The one thing The Grinder hasn’t yet figured out is how to best make use of the characters that aren’t Dean or Stewart; any time Debbie gets her own subplot, for example, it feels like filler because it is filler. The cast is talented, but the series revolves around Dean in practice as much as it does in Dean’s own head. Is Dean Sr. a buffoon, or is he losing his faculties? There have been hints at the latter, but the character’s lack of definition turns him into grandfatherly window dressing. The kids are punchline machines, and Morales only recently gained character traits beyond “too cool for the room,” though it’s been fun just to watch her reactions in the background. In “Grinder vs. Grinder,” the show even addressed head-on the fact that she and Ellis, the only two adult women on the show, had never shared a scene together…by having Debbie remark “I can’t believe we haven’t met yet!”

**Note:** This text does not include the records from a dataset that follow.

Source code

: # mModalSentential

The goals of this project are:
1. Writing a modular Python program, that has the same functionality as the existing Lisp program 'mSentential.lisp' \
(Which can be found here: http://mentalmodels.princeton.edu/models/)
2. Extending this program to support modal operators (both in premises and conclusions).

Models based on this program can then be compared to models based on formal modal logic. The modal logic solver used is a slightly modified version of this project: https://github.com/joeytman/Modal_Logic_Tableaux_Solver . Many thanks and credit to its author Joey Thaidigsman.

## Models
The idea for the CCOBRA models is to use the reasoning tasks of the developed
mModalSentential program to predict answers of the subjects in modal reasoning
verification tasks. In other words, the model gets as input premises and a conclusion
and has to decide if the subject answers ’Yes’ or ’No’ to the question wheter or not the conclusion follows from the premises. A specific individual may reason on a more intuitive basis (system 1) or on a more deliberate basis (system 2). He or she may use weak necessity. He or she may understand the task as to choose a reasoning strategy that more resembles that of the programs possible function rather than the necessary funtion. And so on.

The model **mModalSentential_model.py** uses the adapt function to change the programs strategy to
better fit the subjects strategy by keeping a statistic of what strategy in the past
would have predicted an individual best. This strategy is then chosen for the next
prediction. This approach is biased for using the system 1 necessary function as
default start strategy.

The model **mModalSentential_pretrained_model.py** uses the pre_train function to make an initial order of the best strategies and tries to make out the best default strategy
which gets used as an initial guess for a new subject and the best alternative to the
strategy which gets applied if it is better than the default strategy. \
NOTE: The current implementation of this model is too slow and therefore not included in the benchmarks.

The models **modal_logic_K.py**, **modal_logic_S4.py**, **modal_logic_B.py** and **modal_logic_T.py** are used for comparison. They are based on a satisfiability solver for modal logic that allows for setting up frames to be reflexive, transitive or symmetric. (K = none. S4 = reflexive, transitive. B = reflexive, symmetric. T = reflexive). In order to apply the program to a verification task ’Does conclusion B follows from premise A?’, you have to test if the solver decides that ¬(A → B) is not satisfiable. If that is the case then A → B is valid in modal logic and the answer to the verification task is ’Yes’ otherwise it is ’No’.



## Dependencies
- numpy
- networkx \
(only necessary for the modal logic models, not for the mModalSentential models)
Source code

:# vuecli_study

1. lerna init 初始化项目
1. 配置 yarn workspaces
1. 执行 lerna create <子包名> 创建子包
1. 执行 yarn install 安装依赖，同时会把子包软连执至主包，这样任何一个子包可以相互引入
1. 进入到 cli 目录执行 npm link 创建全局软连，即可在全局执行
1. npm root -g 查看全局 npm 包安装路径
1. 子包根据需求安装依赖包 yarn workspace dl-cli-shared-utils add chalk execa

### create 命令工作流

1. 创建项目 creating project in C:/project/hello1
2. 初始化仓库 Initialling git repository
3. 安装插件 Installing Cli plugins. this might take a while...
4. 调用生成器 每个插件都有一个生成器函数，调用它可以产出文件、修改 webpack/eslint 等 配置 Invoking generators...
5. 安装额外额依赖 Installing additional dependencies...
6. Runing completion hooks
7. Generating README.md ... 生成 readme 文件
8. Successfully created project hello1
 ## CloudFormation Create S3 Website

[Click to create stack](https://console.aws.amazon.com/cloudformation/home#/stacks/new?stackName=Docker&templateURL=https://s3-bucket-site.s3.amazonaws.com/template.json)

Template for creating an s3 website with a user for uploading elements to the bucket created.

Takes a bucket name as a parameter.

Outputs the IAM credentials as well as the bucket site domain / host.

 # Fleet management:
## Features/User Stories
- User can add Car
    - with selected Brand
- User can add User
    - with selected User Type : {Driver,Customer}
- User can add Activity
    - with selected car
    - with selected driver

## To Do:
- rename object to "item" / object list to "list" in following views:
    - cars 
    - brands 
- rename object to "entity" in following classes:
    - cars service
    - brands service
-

But will the series get a chance to self-improve? Unfortunately Olyphant, even playing himself, wasn’t big enough stunt casting to juice the ratings (not even a West Wing reunion with Richard Schiff moved the needle); recent episodes have added Community alum Jim Rash as a potential client, and Maya Rudolph as Dean’s new therapist, prescribed by Stewart – which backfires spectacularly, of course – but the writing may be on the wall for the fledgling show. Last week’s “The Retooling of Dean Sanderson” hit a series low of 0.6, half of what New Girl earned at the top of the block (and that’s not a good number, either). Even in this fractured age of Peak TV, that’s probably not enough to earn The Grinder a second season. That would be a shame. Right now it’s my favorite sitcom on the air, and if you enjoy any of the shows I’ve mentioned to this point, you owe it to yourself to give it a chance. The Grinder never rests.